Tiny functions for codecs, compilation, and (maybe) soon everything
Colloquium | January 25 | 12-1 p.m. | 430 Soda Hall
Keith Winstein, Stanford
Networks, applications, and media codecs frequently treat one another as strangers. By expressing large systems as compositions of small, pure functions, we've found it's possible to achieve tighter couplings between these components, improving performance without giving up modularity or the ability to debug. I'll discuss our experience with systems that demonstrate this basic idea: ExCamera (NSDI 2017) parallelizes video encoding into thousands of tiny tasks, each handling a fraction of a second of video, much shorter than the interval between key frames, and executing in parallel on AWS Lambda. This was the first system to demonstrate "burst-parallel" thousands-way computation on functions-as-a-service infrastructure. Salsify (NSDI 2018) is a low-latency network video system that uses a purely functional video codec to explore execution paths of the encoder without committing to them, allowing it to closely match the capacity estimates from a video-aware transport protocol. This architecture outperforms more loosely-coupled applications -- Skype, Facetime, Hangouts, WebRTC -- in delay and visual quality, and suggests that while improvements in video codecs may have reached the point of diminishing returns, video systems still have low-hanging fruit. Lepton (NSDI 2017) uses a purely functional JPEG/VP8 transcoder to compress images in parallel across a distributed network filesystem with arbitrary block boundaries. This free-software system is in production at Dropbox and has compressed, by 23%, more than 200 petabytes of user JPEGs.
Based on our experience, we propose a general abstraction for outsourced morsels of computation, called cloud "thunks" -- stateless closures that describe their data dependencies by content-hash.

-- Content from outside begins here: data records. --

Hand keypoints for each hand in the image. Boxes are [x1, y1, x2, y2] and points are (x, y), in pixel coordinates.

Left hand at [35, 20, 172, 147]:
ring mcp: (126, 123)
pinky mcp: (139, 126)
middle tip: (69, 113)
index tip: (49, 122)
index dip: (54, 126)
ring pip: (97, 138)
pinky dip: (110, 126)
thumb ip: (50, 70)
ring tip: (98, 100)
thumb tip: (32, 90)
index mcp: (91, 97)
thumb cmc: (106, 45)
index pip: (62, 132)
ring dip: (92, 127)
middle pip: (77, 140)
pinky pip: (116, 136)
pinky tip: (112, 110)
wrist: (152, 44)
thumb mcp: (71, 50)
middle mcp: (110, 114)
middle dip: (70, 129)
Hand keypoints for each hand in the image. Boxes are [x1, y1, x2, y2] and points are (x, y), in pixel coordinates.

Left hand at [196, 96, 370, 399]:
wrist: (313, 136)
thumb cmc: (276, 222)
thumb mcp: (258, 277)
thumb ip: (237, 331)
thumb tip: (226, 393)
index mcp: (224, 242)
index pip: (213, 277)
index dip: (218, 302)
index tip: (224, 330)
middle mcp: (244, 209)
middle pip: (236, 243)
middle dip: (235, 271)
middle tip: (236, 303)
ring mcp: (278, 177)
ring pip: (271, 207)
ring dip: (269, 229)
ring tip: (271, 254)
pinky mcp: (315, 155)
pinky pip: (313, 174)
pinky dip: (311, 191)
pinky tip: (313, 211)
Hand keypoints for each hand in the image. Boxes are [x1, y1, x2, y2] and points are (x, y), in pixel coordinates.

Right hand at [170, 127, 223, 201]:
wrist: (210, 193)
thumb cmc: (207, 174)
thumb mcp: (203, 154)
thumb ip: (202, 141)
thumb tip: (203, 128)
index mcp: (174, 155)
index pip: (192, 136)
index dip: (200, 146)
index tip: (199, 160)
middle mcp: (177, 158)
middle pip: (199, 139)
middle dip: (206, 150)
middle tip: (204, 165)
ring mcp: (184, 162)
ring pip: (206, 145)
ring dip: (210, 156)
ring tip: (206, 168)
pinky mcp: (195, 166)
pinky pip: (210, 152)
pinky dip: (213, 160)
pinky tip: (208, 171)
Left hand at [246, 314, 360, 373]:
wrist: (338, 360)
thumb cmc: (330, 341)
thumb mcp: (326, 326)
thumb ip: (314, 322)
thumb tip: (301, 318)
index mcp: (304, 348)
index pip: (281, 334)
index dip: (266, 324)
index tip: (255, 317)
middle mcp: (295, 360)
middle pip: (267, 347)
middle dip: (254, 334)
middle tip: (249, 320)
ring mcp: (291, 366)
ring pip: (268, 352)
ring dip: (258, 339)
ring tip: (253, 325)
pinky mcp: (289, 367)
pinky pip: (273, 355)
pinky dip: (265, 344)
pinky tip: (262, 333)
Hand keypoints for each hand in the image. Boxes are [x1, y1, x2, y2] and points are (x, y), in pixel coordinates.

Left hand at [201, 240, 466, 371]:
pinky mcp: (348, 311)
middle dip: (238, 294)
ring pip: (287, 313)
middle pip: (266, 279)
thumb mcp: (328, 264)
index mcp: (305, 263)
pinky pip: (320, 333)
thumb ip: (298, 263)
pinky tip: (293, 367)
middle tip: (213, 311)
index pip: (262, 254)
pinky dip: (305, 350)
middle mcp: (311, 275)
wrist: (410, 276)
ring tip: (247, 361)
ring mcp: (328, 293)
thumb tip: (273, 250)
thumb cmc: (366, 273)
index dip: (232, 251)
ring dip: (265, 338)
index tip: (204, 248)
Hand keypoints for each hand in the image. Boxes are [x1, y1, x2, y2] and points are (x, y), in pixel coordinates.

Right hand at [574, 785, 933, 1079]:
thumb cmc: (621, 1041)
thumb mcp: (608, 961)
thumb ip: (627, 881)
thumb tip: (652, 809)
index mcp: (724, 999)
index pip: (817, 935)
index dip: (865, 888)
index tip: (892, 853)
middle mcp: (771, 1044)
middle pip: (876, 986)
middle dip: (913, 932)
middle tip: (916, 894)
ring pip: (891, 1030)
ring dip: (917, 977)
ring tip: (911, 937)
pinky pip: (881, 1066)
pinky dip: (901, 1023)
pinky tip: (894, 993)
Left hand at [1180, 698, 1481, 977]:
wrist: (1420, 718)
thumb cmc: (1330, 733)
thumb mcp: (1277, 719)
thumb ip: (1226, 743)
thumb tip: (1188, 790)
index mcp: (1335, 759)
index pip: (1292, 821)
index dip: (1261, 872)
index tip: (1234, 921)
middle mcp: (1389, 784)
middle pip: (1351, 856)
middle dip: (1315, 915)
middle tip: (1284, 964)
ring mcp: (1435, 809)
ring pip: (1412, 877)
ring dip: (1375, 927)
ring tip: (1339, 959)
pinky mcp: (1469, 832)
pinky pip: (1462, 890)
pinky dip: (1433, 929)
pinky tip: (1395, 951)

We have created a tool that uses this abstraction to capture off-the-shelf Makefiles and other build systems, letting the user treat a FaaS service like an outsourced build farm with global memoization of results. The bottom line: expressing systems and protocols as compositions of small, pure functions will lead to a new wave of "general-purpose" lambda computing, permitting us to transform many time-consuming operations into large numbers of functions executing with massive parallelism for short durations in the cloud.